When Louisine Waldron Elder of Philadelphia was a small speculative girl in pigtails she carefully hoarded her pennies and bought a picture from elegant, irascible James A. McNeill Whistler. So impressed was Whistler with little Louisine's good judgment that he gratefully sent her copies of several of his etchings. That was the beginning of the collection exhibited last week. Years later Louisine met and married another collector, the late Henry Osborne Havemeyer, potent sugarman, President of American Sugar Refining Co. It was no longer necessary to save pennies. Together they wandered about the world, buying magnificently. It was Mr. Havemeyer, for whom the present collection is named, who bought the Old Masters. Mrs. Havemeyer, ever interested in what was new, eschewed dealers remembering Whistler. She bought directly from the artists whenever possible.

The paintings piled up. The Havemeyer house on 66th Street & Fifth Avenue, Manhattan, large as it was, began to look like a warehouse. When every inch of wall space was covered, Monets, Manets, Degas were piled in the closets. French bronzes and Japanese ivories found their way into Mr. Havemeyer's silk hats, among his collars. Exuberant, enthusiastic Mrs. Havemeyer kept on buying.

In her will, probated last January, she left to the Metropolitan Museum a specific group of 142 paintings and works of art to be known as the H. O. Havemeyer Collection. She directed that the Museum should also be given "all such other pictures, paintings, engravings, statuary and other works of art as my son Horace might appoint to it." No less generous than their mother, her son Horace and her daughters Adaline and Electra (now Mrs.
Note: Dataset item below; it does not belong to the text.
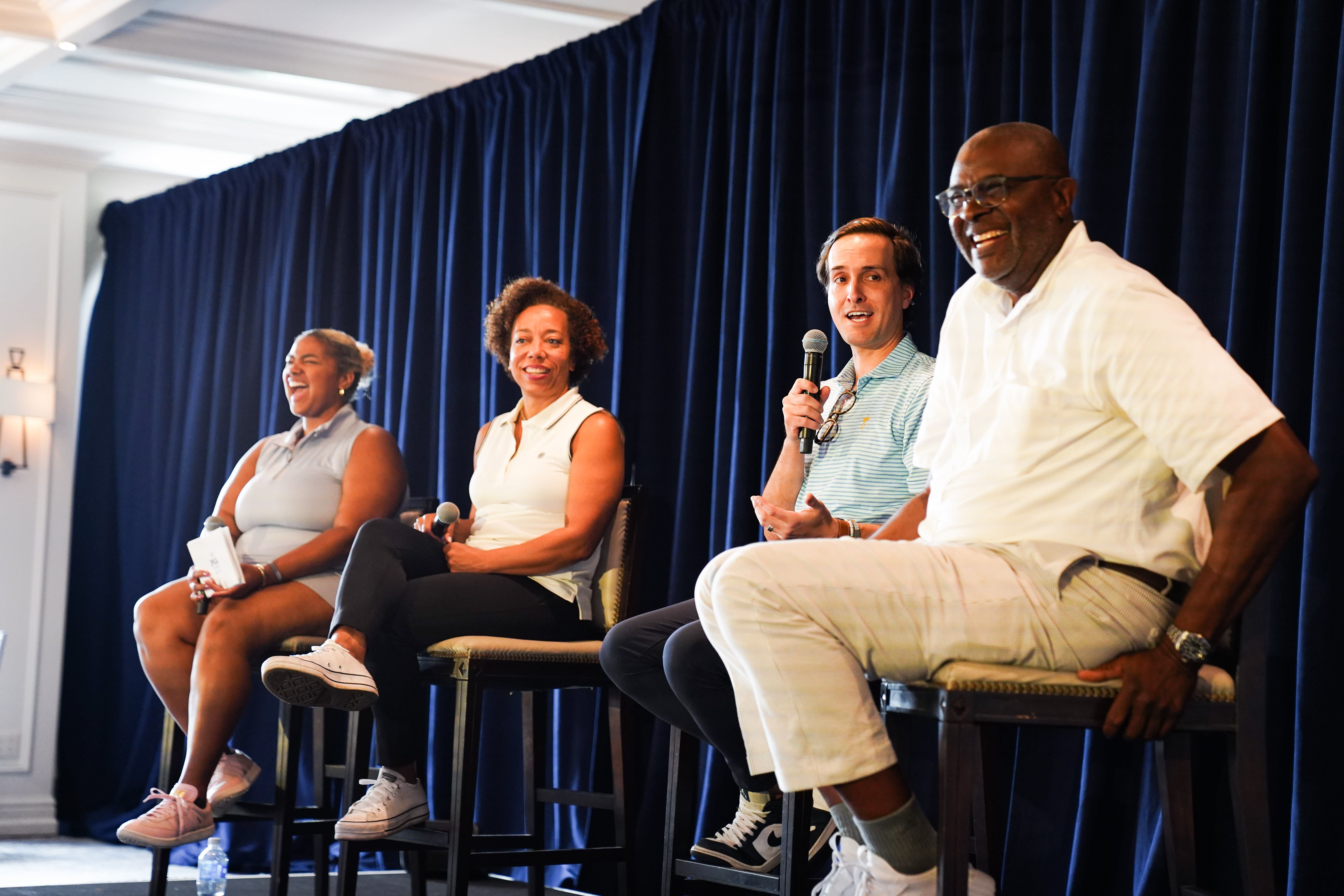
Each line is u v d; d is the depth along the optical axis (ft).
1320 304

Peter H. B. Frelinghuysen of New Jersey and Mrs. James Watson Webb) appointed and appointed until the H. O. Havemeyer Collection was bloated to 1.907 specific objects. More modest than other museum donors, Mrs. Havemeyer specified that her collection was not to be kept separate and sacrosanct but was to be split up and subdivided, after the original exhibition, among the proper museum departments.